▸ WHAT YOU WILL DO
Render every line of the data below as a numbered list. Omit blank lines and leave the pictures out.

▸ INFORMATION SHOWN

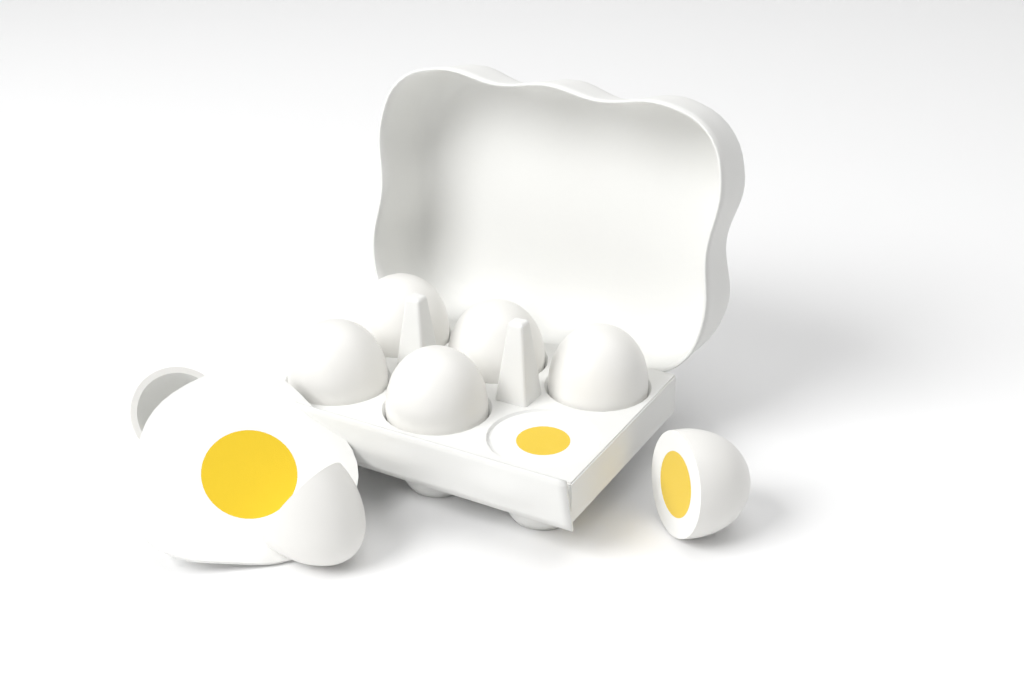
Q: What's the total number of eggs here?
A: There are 8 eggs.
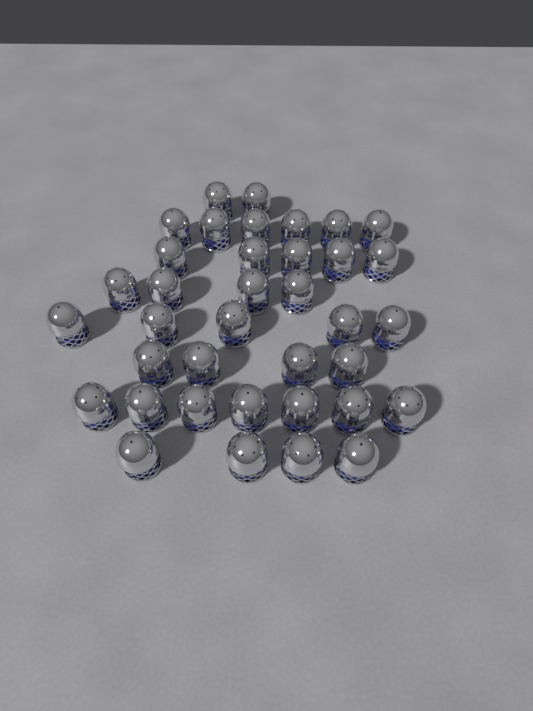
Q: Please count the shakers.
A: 37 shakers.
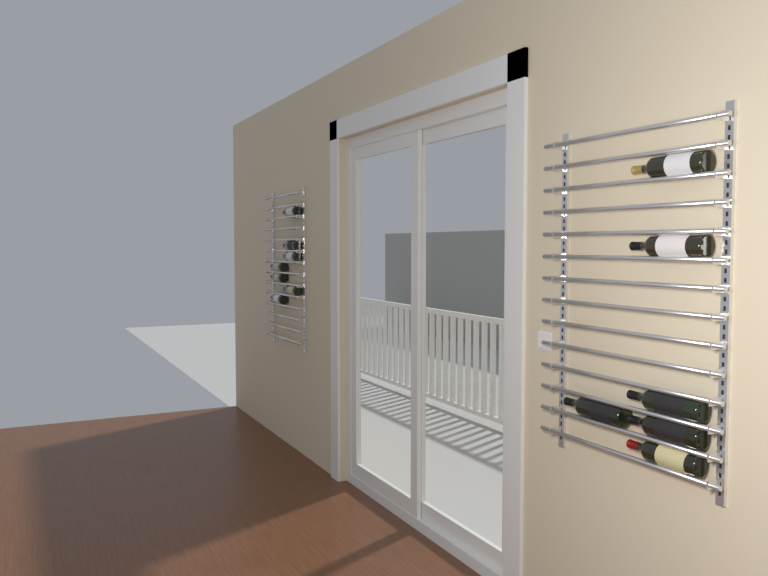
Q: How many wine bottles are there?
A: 13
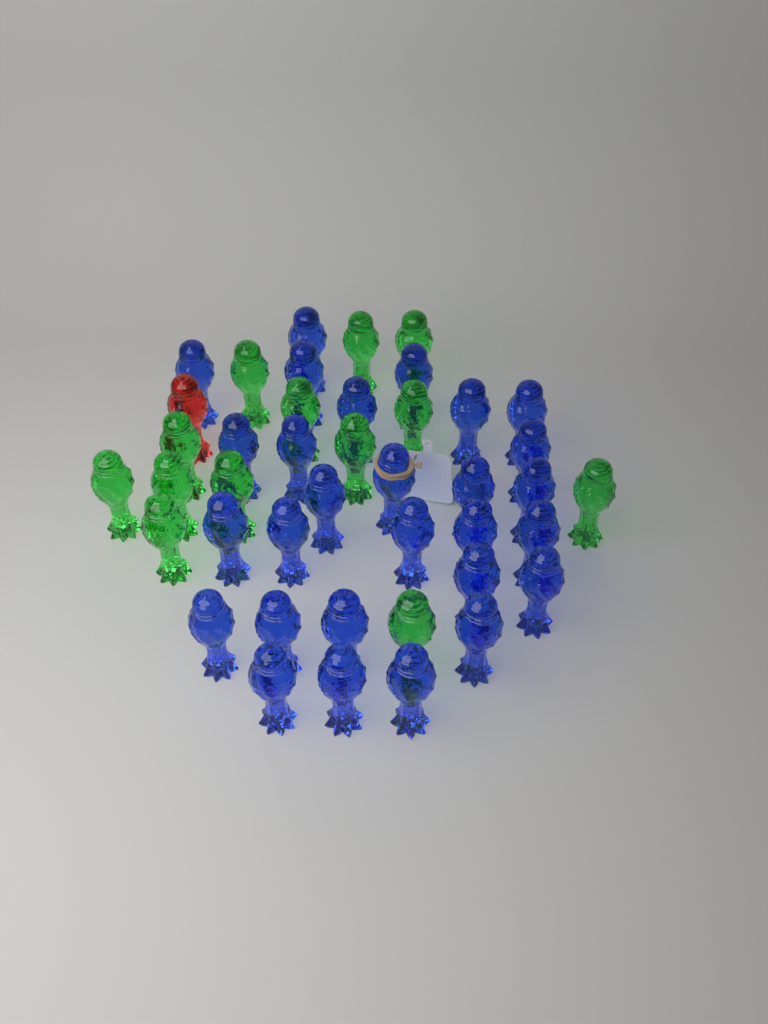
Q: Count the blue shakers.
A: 28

▸ FINAL RESULT
1. Q: What's the total number of eggs here?
2. A: There are 8 eggs.
3. Q: Please count the shakers.
4. A: 37 shakers.
5. Q: How many wine bottles are there?
6. A: 13
7. Q: Count the blue shakers.
8. A: 28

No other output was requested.